Progress on enhancement of the canoe/kayak launch site on the Conewango Creek in Larimer Park was reported by committee Chairman Art Sager. Two successful meeting held at the Russell launch site in August with township supervisors, and representatives of several government and outdoor organizations have resulted in a draft grant proposal that is now being edited and will be submitted for funding shortly.

It was voted to implement Phase Two of the “Walkable Russell” program by replacing old broken sidewalks on North Main Street between Liberty and East streets with new cement pavements on both sides of North Main Street.



The summer road maintenance season is coming to an end. With the oiling and sealing of Townline Road, which is scheduled for September 15, all budgeted sealing and paving will be done for this year. Roads that have been completed this year are: Egypt Hollow Road, Gouldtown Road (approximate one mile), about a quarter mile of Norberg Road, two blocks of East Street, all of Woodland Drive, State Street, Pine Street and Cider Mill Hill Road.

The township maintenance crew will now turn its attention to preparing Norberg, Howard and Hultberg roads for winter. This will include ditching and grading of these roads. Also, the supervisors and the road foreman have developed a list of work that must be done before winter and the crew has already begun working on some of the tasks.

The crew also has completed the majority of the clean-up from the Labor Day wind storm. The supervisors and road foreman have already begun planning for major road work that should be completed next year. However, without knowing the impact of funding for next year, final decisions will depend upon available funds. The supervisors are pleased with the amount of work the maintenance crew has accomplished this summer.

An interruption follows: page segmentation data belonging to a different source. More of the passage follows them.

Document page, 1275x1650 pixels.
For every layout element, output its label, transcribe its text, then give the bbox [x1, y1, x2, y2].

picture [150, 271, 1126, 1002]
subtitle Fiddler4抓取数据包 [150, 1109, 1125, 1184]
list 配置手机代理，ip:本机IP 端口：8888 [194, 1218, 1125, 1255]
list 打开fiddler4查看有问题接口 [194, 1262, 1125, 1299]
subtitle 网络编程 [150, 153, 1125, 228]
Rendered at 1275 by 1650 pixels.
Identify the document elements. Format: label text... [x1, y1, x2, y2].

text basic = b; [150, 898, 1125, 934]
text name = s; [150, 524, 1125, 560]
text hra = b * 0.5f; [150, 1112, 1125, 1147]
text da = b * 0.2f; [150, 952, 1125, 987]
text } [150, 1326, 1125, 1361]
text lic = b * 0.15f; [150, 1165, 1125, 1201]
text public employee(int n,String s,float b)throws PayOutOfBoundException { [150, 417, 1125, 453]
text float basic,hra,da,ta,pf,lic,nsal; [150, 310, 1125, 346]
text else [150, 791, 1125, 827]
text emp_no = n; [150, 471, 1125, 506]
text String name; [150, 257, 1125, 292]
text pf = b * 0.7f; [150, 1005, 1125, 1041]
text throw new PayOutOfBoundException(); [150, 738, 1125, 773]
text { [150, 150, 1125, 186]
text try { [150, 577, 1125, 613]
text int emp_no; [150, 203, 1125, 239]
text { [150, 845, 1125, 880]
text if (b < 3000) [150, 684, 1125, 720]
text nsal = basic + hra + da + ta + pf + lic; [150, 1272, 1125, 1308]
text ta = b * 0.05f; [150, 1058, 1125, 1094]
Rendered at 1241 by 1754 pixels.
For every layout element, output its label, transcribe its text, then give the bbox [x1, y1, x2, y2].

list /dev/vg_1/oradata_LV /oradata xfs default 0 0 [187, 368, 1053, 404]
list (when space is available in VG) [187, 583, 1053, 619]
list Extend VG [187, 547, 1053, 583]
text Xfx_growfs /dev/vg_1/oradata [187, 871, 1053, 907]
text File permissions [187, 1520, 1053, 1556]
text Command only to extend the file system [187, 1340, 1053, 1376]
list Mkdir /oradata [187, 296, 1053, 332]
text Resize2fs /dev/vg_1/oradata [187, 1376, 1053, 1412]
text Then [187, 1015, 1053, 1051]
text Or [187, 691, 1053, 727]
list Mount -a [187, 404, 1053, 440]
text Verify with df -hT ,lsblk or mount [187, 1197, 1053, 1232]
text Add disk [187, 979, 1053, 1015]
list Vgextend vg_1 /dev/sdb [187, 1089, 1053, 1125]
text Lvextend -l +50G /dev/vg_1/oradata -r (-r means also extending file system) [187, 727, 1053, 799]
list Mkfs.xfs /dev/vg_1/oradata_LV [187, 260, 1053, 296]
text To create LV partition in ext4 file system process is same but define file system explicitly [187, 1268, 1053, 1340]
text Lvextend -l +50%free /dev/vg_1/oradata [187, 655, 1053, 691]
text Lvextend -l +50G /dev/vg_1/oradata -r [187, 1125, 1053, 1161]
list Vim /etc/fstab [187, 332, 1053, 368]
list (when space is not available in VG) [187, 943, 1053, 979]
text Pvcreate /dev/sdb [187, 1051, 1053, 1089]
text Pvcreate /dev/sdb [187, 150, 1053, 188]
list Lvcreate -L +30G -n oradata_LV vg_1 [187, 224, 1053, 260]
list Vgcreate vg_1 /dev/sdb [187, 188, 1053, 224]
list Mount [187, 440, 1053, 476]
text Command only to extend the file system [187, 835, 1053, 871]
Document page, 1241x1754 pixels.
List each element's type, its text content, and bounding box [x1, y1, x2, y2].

The supervisors meet regularly with the Russell Volunteer Fire Department to maintain open communication with the department and to support their responsibilities for providing emergency medical services, firefighting and emergency/disaster management for Pine Grove Township residents. For the first six months of this calendar year, the department has handled 117 EMS calls and 54 fire calls for a total of 171 calls. As of the middle of September, the department has responded to a total of over 200 calls, with an EMS response rate of 93%. The department also is trained in the handling of suspected COVID-19 cases and has responded to such without difficulty. The supervisors thanked Chief Dave Schwanke for his leadership and direction of the fire and EMS services. They also thank the numerous volunteers that give generously of their time to provide fire and emergency medical services to the community.

The supervisors are continuing their work to revise the township’s nuisance ordinance and to develop a basic property maintenance ordinance. Once this process is complete, drafts will be available for township residents to provide their comments. Also, residents are reminded that supervisor meetings are held the second Wednesday of every month at 7 p.m. at the Township Hall in Russell. Township residents are always welcome to attend and address the supervisors, if they choose to do so. If addressing a specific issue with the supervisors, it is always better to call or email the township office in advance of the meeting and ask to be placed on the agenda. Once approved, minutes of supervisor’s meetings are available on the township’s website along with other items of interest to residents. The website address is www.pinegrovetownship.org. The email address is pinegrovetwp@verizon.net.


The Pine Grove Lions Club will be holding a special sale at Larimer Park on Saturday, Sept. 26, from 9 a.m. to 1 p.m. Several types of brooms will be available. These include the traditional heavy corn brooms and a light kitchen corn broom. Push brooms, angle brooms and whisk brooms also are available. The price is $12 each with whisk brooms being $5 each. Thirty-three gallon and 13 gallon kitchen garbage bags also will be sold at $8 per box. All profits from the sale go to the club’s Sight and Activity Fund, which is used for vision services and charitable purposes throughout the club’s service area.